Exercise instructions - Please output the section of the listing below that opens with the line containing "BROWSE OBJET D'ART" and closes with the line containing "Family Shopping", exactly and with nothing else.

Data for the task -
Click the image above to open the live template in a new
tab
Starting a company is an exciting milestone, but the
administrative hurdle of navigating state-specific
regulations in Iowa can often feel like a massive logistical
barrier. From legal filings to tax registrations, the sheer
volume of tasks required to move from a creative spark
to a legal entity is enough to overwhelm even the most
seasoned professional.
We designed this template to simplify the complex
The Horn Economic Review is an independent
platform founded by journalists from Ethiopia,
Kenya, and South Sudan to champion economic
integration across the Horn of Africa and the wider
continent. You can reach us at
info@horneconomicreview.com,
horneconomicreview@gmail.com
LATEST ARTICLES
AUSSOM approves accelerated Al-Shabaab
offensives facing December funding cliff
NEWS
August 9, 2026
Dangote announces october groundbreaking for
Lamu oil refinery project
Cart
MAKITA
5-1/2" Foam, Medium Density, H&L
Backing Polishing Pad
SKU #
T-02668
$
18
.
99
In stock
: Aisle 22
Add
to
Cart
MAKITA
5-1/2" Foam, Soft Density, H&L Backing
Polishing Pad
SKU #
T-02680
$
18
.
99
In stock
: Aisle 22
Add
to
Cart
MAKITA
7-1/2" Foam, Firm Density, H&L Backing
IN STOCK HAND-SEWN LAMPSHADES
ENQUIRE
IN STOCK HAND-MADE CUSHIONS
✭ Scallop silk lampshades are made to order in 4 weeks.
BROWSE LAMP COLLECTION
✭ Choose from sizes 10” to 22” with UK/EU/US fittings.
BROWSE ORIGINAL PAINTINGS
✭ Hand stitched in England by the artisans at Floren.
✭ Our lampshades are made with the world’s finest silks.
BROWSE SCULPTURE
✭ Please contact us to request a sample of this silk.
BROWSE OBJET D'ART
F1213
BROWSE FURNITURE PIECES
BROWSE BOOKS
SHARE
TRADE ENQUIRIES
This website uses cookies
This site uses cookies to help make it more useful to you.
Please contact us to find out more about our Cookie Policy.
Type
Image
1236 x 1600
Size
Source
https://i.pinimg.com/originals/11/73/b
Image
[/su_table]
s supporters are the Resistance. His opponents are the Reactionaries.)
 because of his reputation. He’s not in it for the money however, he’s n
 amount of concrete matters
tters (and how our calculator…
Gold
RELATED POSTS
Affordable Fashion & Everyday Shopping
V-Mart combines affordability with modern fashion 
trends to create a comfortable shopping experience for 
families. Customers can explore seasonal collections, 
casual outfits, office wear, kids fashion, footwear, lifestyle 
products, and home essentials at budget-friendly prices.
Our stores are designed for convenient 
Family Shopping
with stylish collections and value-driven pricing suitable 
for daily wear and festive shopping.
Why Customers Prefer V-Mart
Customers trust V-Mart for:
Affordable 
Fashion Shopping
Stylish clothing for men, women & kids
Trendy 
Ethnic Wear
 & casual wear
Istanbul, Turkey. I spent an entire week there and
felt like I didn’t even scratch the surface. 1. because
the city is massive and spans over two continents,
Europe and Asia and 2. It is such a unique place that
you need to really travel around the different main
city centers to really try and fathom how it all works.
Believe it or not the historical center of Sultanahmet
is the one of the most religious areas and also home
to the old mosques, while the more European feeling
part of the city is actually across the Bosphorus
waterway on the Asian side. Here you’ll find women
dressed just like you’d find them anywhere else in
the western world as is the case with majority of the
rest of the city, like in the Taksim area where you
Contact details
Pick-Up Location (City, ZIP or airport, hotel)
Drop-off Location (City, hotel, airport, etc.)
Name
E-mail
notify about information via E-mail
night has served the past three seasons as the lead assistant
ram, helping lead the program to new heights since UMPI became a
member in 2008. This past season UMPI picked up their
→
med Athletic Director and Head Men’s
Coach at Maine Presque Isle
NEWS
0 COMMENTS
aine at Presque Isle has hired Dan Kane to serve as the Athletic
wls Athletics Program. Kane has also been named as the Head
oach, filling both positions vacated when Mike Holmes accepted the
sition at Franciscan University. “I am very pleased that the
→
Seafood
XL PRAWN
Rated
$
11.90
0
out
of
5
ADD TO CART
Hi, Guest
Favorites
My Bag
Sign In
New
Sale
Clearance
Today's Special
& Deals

Answer for the task -
BROWSE OBJET D'ART
F1213
BROWSE FURNITURE PIECES
BROWSE BOOKS
SHARE
TRADE ENQUIRIES
This website uses cookies
This site uses cookies to help make it more useful to you.
Please contact us to find out more about our Cookie Policy.
Type
Image
1236 x 1600
Size
Source
https://i.pinimg.com/originals/11/73/b
Image
[/su_table]
s supporters are the Resistance. His opponents are the Reactionaries.)
 because of his reputation. He’s not in it for the money however, he’s n
 amount of concrete matters
tters (and how our calculator…
Gold
RELATED POSTS
Affordable Fashion & Everyday Shopping
V-Mart combines affordability with modern fashion 
trends to create a comfortable shopping experience for 
families. Customers can explore seasonal collections, 
casual outfits, office wear, kids fashion, footwear, lifestyle 
products, and home essentials at budget-friendly prices.
Our stores are designed for convenient 
Family Shopping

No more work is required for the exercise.